Note: a rainbow table is ineffective against one-way hashes that include large salts.

It’s needless to say that once your password has been “brute forced” or leaked, the attacker can use it to gain access to all your accounts using that password. That’s why it’s really important to avoid using the same password across multiple services. Because sooner or later your data will be part of a breach, guaranteed, a 100%.

When (not if) that happens, you’ll be glad that you only have to reset and secure that one account instead of all the ones you are using that password for.

Managing your passwords and credentials

Now that you understand the importance of using complex passwords, as well as avoiding using the same one across multiple platforms, I’ll explain how I managed to turn my poor password policy around.

There are three main things I did, and I suggest you do them as well.

1. Start using a password manager

A password manager is a computer program that allows users to store, generate, and manage their passwords for local applications and online services.

There are a lot of password managers available and each have their pro’s and cons. These are some of the most known and used ones:

This article might help you out with choosing the best fit for you. I went with Bitwarden as it has a lot of features in its free version, and it allows you to self-host the software as well (although this is a feature suited for more technical advanced users).

Once you have installed the manager of your choice, I recommend to

  • Choose a very complex “master password” (one you can remember of course 🐵)
  • Immediately enable two-factor authentication. Be sure to pick “App” 2FA over “SMS” 2FA.
  • Add all your existing credentials to the manager and remove all other files, papers, … where you were storing them before.

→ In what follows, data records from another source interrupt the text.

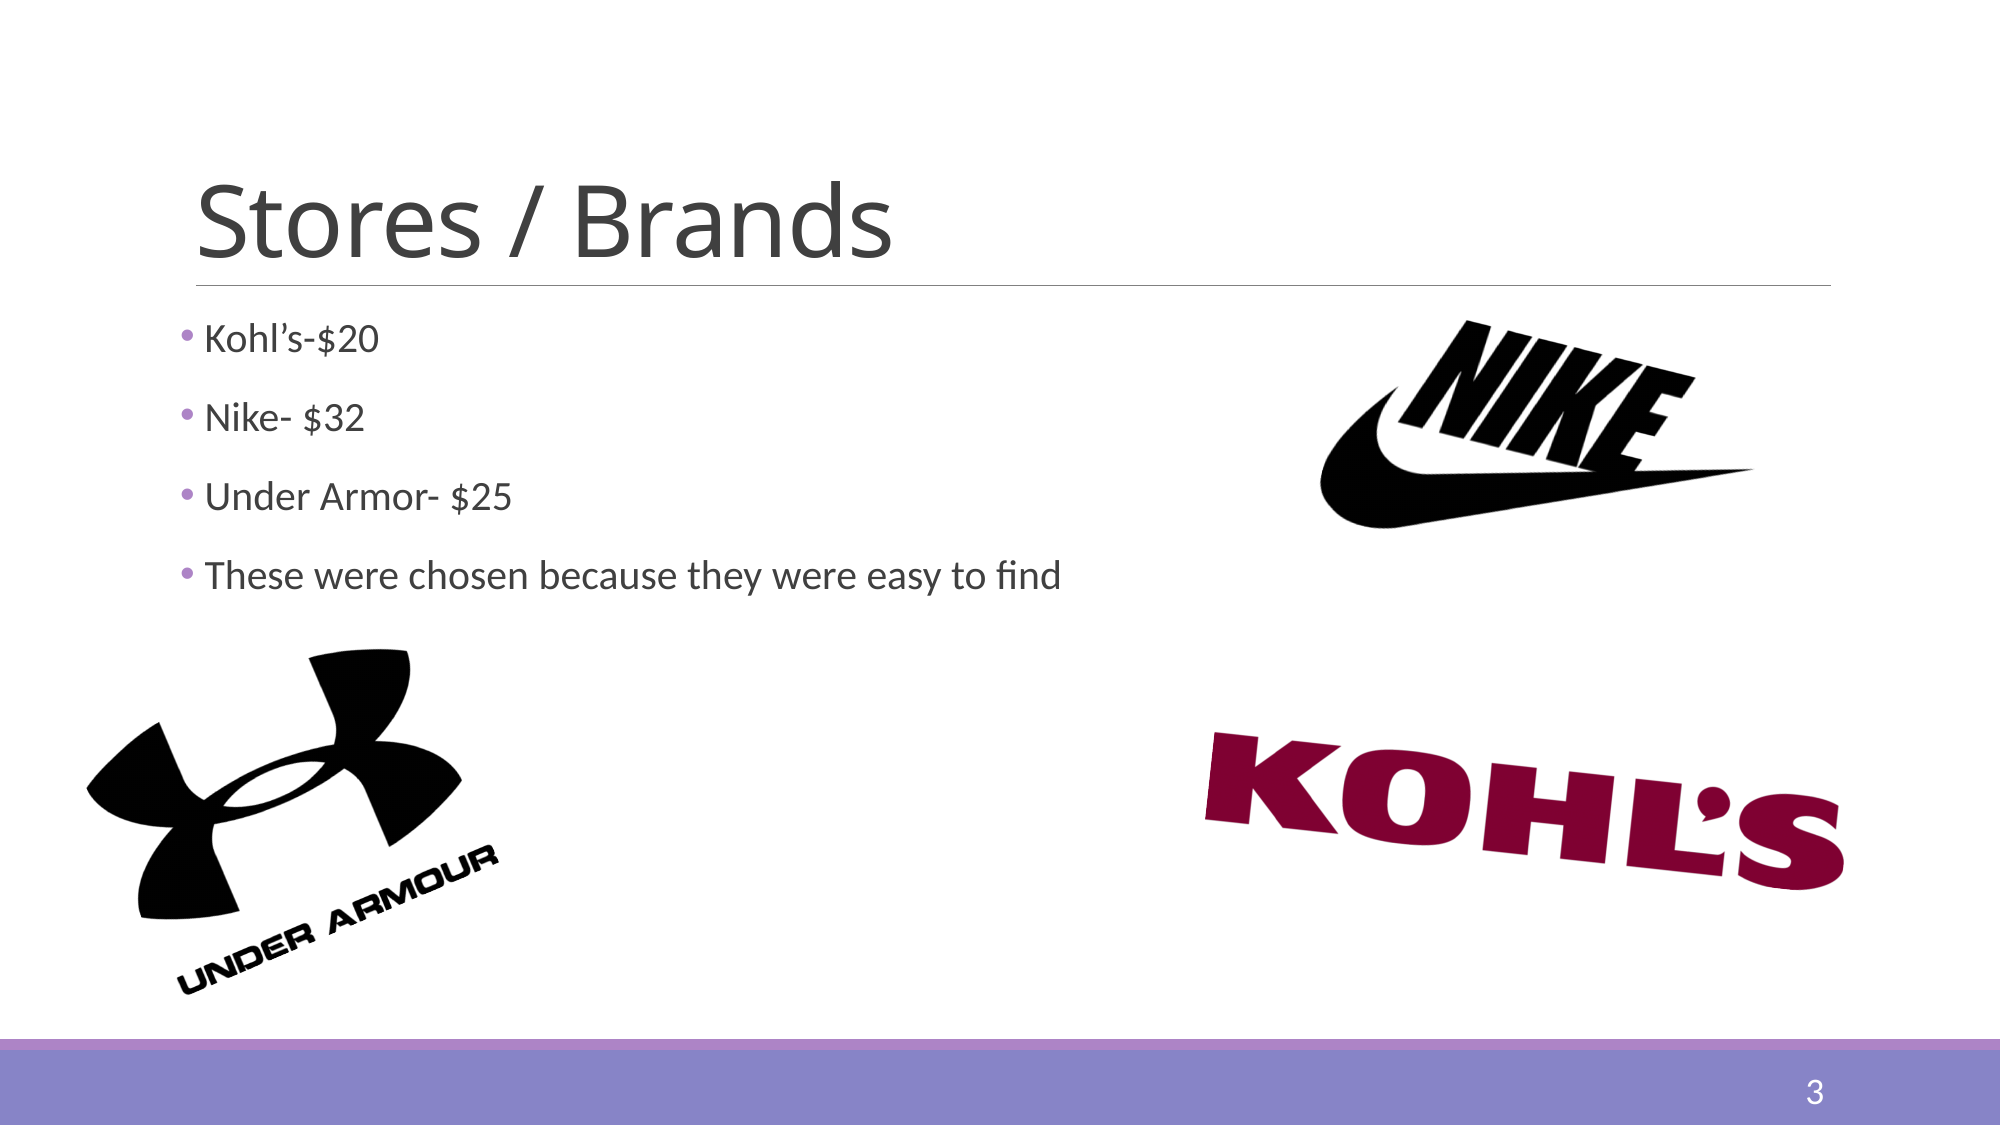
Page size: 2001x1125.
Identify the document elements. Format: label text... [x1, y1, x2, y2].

picture [75, 621, 498, 999]
picture [1312, 285, 1796, 620]
title Stores / Brands [180, 47, 1830, 285]
list Kohl’s-$20 Nike- $32 Under Armor- $25 These were chosen because they were easy to find [180, 302, 1830, 963]
picture [1205, 726, 1850, 894]
slide_number 3 [1624, 1059, 1840, 1120]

2. Check for reused passwords

A lot of password managers have a feature called “Reused passwords report”. I strongly urge checking out that report. You should make sure that report is empty or, in other words, that all of your passwords are unique. If a service that you use is compromised, reusing the same password elsewhere can allow hackers to easily gain access to more of your online accounts.

3. Enable 2FA where possible

Two-factor authentication is a mechanism where a user is only granted access to a service after successfully presenting two (or more) pieces of evidence.

  • Knowledge, something only the user knows. For example, a password, passphrase or a PIN.
  • Possession, something only the user has. For example, a key or a token (= digital version of a key).
Computer vector created by stories — www.freepik.com

The most common token generator is “Google Authenticator”. It can be downloaded from the Apple app store as well as the Google Play Store.

A lot of services allow you to enable 2FA on your account. It basically means that you cannot log in by only providing your password. You also have to provide a token that is randomly generated and refreshed every 30 seconds by the 2FA app. Or in case you enabled SMS verification, a token that has been sent to your phone.

I strongly recommend enabling this on every service that provides it. It will take you a little longer to authenticate, but the risk of your account being compromised is reduced to almost zero.

Pros and cons

Using a password manager has a lot of benefits, but it also has a few minor downsides.

  • There’s still some vulnerability to consider. If someone else learns the master password for your password manager, all the other passwords stored there could be stolen.
  • You might forget your master password. Typically, you’ll be locked out of the password manager’s database. There are ways to get back in, but the worst-case scenario is that you’ll then be forced to reset the password for every account included in your “vault.”
  • Setup and use could be tedious. You might have to get used to using a password manager, which can take a while and some time.

But they do not outweigh the benefits

  • Passwords are remembered for you
  • Passwords can be unique and complex
  • Passwords are encrypted

There are a lot of other ways to protect your online information (be careful with Wi-Fi, treat emails and attachments with caution, use hardware password managers, use private/public key authentication, …), but using a password manager is one of the most effective and easy ones to start with.